(Your task) Please change "scientific name" to "binomial name" in the stretch of records from the line containing "class: Amphibia" through the line containing "scientific name: Asplenium platyneuron", leaving everything else the same. Give back only those lines.

** Begin Data records **

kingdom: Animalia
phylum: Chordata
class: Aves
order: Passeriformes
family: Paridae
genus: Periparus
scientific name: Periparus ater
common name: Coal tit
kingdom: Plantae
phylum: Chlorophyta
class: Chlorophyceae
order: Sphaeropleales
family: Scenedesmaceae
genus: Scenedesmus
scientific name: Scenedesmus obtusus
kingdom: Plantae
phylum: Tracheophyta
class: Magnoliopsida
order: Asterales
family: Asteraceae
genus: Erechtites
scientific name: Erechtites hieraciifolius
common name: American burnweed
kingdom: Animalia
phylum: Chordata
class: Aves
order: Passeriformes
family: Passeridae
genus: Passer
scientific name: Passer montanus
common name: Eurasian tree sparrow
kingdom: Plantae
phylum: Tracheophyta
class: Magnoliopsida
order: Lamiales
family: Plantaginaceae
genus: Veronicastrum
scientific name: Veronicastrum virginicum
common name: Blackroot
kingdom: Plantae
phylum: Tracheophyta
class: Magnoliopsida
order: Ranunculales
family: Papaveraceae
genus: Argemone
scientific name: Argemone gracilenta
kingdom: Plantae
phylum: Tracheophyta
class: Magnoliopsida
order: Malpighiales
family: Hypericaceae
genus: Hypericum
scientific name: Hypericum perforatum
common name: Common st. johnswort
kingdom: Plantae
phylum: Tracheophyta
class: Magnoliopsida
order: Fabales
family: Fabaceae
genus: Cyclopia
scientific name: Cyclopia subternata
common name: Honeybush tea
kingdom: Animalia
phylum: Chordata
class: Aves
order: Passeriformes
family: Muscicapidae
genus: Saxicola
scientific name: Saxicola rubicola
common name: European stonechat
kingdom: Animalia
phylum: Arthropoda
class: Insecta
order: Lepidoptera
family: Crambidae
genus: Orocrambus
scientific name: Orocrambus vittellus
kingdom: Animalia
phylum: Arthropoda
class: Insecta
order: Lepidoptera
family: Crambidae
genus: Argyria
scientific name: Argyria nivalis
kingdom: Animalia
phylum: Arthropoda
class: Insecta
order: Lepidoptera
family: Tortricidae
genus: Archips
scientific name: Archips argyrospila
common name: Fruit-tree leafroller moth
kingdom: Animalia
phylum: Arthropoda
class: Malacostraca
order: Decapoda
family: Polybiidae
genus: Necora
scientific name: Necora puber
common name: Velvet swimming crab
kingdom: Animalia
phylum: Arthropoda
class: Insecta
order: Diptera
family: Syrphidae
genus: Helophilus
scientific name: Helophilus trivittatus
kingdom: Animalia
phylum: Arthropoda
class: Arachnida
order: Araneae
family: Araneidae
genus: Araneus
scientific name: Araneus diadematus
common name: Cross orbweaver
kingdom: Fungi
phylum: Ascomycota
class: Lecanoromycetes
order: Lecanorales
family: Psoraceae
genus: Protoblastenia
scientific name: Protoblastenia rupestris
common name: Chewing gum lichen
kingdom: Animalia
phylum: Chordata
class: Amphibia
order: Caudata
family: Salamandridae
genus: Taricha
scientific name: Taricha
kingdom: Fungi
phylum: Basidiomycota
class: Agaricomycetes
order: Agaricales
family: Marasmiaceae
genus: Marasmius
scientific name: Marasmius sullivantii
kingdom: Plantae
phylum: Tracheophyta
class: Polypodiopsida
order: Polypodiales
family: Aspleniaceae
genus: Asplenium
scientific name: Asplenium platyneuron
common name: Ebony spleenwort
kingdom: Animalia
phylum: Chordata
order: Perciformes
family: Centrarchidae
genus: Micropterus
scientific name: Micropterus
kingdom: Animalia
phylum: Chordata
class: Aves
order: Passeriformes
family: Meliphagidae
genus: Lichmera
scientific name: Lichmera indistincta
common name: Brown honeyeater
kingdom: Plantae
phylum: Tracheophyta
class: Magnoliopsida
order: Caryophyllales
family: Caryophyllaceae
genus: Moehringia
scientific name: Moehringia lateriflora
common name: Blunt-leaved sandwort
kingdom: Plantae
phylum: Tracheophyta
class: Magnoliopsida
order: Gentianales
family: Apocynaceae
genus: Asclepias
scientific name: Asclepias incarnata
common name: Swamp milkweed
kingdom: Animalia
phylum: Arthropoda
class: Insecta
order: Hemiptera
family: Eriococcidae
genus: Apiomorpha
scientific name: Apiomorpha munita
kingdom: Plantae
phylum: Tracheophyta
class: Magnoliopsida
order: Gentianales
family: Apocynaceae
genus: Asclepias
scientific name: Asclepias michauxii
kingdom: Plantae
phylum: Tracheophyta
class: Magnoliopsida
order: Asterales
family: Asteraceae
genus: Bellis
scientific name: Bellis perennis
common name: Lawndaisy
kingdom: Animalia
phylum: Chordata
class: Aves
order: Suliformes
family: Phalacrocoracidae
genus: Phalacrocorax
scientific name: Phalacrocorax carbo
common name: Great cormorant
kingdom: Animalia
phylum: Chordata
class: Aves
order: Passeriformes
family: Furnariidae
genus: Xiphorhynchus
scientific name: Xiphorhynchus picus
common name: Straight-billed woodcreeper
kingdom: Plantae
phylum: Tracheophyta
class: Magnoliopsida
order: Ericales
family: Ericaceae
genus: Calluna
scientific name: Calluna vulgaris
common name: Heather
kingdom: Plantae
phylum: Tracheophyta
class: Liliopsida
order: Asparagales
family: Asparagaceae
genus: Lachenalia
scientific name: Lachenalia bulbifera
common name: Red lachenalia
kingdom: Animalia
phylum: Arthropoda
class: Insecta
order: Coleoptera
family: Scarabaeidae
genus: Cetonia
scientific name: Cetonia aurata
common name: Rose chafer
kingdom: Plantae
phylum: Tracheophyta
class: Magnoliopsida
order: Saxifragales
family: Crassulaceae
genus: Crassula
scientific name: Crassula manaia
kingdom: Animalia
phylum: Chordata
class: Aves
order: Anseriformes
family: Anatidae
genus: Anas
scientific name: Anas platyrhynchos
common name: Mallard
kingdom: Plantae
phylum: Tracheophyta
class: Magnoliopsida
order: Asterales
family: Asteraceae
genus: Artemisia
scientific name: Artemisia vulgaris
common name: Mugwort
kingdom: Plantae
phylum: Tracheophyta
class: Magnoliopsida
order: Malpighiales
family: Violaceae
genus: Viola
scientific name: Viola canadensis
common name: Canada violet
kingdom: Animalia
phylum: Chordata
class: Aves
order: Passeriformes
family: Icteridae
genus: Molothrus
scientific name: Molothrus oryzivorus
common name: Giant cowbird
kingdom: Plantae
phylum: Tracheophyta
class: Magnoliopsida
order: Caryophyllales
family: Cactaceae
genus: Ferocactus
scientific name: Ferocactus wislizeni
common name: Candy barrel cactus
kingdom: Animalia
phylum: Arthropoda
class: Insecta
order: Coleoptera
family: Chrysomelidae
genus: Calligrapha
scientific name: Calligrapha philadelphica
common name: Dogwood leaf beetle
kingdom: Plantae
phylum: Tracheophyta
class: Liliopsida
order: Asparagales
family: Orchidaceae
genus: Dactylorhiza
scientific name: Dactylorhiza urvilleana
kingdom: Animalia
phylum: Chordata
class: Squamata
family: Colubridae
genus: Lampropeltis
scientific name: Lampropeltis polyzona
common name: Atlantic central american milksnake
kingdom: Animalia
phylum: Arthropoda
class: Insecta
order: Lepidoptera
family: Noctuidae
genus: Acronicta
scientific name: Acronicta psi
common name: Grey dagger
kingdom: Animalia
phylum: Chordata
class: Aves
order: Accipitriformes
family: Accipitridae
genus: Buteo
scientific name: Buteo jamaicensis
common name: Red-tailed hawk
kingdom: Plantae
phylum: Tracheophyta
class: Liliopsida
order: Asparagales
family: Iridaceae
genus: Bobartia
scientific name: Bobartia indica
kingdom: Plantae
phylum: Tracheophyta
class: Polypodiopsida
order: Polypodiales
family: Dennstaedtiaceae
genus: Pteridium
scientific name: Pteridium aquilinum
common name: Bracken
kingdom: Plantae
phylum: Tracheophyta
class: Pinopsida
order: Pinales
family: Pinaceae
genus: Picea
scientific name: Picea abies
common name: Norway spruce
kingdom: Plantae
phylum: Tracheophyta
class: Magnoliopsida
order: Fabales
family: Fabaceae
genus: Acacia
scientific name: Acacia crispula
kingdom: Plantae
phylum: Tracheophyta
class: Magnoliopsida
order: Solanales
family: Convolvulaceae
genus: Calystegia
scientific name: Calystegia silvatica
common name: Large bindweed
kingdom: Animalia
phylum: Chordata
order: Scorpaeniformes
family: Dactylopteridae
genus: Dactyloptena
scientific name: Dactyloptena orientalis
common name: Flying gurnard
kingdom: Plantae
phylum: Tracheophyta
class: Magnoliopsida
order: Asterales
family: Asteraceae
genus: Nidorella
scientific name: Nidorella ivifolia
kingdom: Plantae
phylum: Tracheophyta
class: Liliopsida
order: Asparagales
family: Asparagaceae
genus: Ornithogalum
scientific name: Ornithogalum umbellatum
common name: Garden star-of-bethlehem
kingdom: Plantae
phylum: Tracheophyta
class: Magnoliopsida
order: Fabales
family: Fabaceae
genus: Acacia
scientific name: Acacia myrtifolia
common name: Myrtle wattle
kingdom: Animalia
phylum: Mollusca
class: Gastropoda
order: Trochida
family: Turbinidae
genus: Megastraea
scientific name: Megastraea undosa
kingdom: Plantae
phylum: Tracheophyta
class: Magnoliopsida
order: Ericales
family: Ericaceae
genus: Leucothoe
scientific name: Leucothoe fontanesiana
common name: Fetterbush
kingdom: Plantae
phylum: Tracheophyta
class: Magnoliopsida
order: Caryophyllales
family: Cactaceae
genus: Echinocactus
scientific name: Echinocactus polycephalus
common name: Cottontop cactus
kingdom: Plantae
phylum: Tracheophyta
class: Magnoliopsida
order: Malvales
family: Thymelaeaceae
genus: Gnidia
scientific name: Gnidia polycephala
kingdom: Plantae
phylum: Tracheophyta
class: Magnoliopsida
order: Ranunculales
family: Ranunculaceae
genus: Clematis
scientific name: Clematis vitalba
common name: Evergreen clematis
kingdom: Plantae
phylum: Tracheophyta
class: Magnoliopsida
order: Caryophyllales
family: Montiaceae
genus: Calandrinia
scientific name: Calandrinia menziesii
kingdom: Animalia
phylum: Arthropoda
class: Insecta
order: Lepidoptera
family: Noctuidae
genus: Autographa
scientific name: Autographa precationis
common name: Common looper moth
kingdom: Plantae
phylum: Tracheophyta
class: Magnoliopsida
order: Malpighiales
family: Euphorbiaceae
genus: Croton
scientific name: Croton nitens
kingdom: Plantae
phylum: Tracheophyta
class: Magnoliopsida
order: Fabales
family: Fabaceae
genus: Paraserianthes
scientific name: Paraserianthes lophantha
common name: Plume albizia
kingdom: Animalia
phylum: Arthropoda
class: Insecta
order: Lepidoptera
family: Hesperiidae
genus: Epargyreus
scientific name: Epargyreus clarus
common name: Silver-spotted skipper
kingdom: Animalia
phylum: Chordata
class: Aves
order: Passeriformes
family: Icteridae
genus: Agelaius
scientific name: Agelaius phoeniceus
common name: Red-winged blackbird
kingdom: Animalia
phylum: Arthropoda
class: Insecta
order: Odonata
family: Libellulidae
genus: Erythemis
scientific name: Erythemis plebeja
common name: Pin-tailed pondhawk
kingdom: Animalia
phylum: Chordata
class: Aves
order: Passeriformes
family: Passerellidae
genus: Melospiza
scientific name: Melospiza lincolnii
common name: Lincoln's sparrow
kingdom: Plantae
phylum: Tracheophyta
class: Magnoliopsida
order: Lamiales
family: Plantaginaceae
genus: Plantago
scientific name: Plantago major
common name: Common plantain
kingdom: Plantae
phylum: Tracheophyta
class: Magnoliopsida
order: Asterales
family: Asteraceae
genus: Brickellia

** End Data records **

(Answer to this exercise)
class: Amphibia
order: Caudata
family: Salamandridae
genus: Taricha
binomial name: Taricha
kingdom: Fungi
phylum: Basidiomycota
class: Agaricomycetes
order: Agaricales
family: Marasmiaceae
genus: Marasmius
binomial name: Marasmius sullivantii
kingdom: Plantae
phylum: Tracheophyta
class: Polypodiopsida
order: Polypodiales
family: Aspleniaceae
genus: Asplenium
binomial name: Asplenium platyneuron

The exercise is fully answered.